Finding a spouse seems to always be accompanied by a hefty smear of Synchroenicheatea. What else could explain the strange attraction and the curious connecting dance? A seemingly accidental convergence of two previously completely independent trajectories suddenly conjoined. Many jobs result from similar accidents, all clever strategizing resolving into a chance encounter and yet another strange connector. Synchroenicheatea seems a commonplace occurrence yet never loses its ability to continue to surprise us. Plans don't simply fall apart when they diverge from the projected path, but often seem to finally fall together then, if one retains the presence of mind to catch the unfolding beneficence. Many breakthrough scientific discoveries have come immediately following the primary researcher encountering a Aw Shit! Moment, where certainties crumbled to open space for some significant difference. The car trouble forcing you off the road and into a town you'd never before slowed down long enough to enter? An unanticipated angel very likely awaits your arrival.

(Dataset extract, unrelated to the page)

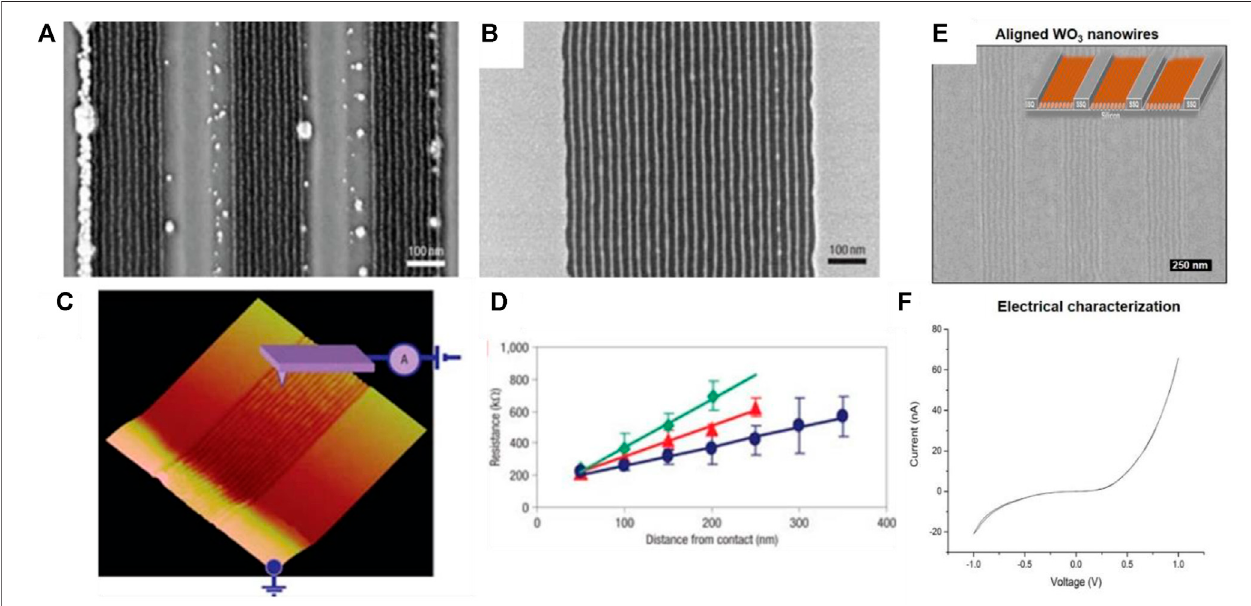
FIGURE10| SEMimagesofmetallicnanowiresalignedinsilicontrenches; (A) Aunanowiresafterexposureto10 mMHAuCl4/0.9%HF(aq.)for10 minfollowedby 30 s oxygen plasma ashing; (B) Pt nanostructures after performing LPI with 10 mM Na 2 PtCl 4 in0.9% HCl (aq.) for 3 h followed by 30 s oxygen plasma and 5 s argon plasma ashing; (C) Schematic diagram showing C-AFM for probing the electrical resistance of platinum nanowires; (D) Resistance changeas distance from the contact pads for three different platinum nanowire arrays obtained by immersion into Na 2 PtCl 4 concentrations of 0.1 mM (green), 1 mM (red) and 10 mM (blue), and their correspondingresistanceswere3.0 k Ω nm − 1 ,1.9 k Ω nm − 1 and1.2 k Ω nm − 1 ,respectively; (E) WO 3 nanowiresfollowingmetalsaltinclusionandUV/O 3 ; (F)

Synchroenicheatea isn't just a series of Hail Mary passes, though. Careful planning might enhance the chances of attracting this strangely familiar force, for changing a well-planned course tends to open up unanticipatable possibilities, some of which will very likely come to surprise and delight. One might, as the Bible counseled, live as if a beast in the field, utterly dependent upon some unperceivable beneficence, on faith alone, but that tactic seems unnecessary if not utterly ridiculous. One might certainly regulate as necessary to reasonably ensure continued viability, and even choose to be completely faithless, without forfeiting the possibility that Synchroenicheatea might occasionally visit. Faith in Synchroenicheatea is not a plan nor any guarantee, but an apparent necessity in a world demanding that I continually make meaning in ways that enhance the quality of my experience. It helps if I can catch these moments of meaningful coincidence, and my belief improves that possibility.
No life seems utterly accidental, with moves completely unanticipated. We all make plans and attempt to follow them. We firmly believe in the viability of our projections, many of which do manage to come true, or at least true-ish. We usually hold clear-eyed ideas of precisely where we're going. The points in my life, though, where significant shifts have occurred, have all appeared as if a certain Synchroenicheatea got involved. That time when, frantic to finish a submission for a conference, I walked the library stacks searching for I didn't know what, and a volume containing precisely the information I most needed fell off the shelf at my feet. That time I took refuge from a networking break at a conference and found a fellow introvert who would become my lifelong friend hiding behind a stack of tables and chairs. The time I decided to submit to a practice job interview with the one company I would never aspire to ever work for and then stayed for fifteen years. My life, like yours, has been generously sprinkled with such deeply meaningful coincidences, and so I consider acknowledging the presence of Synchroenicheatea continually stalking me an absolute necessity to LivingAllegorically. I thank heaven that the most important things tend to happen at the least convenient times.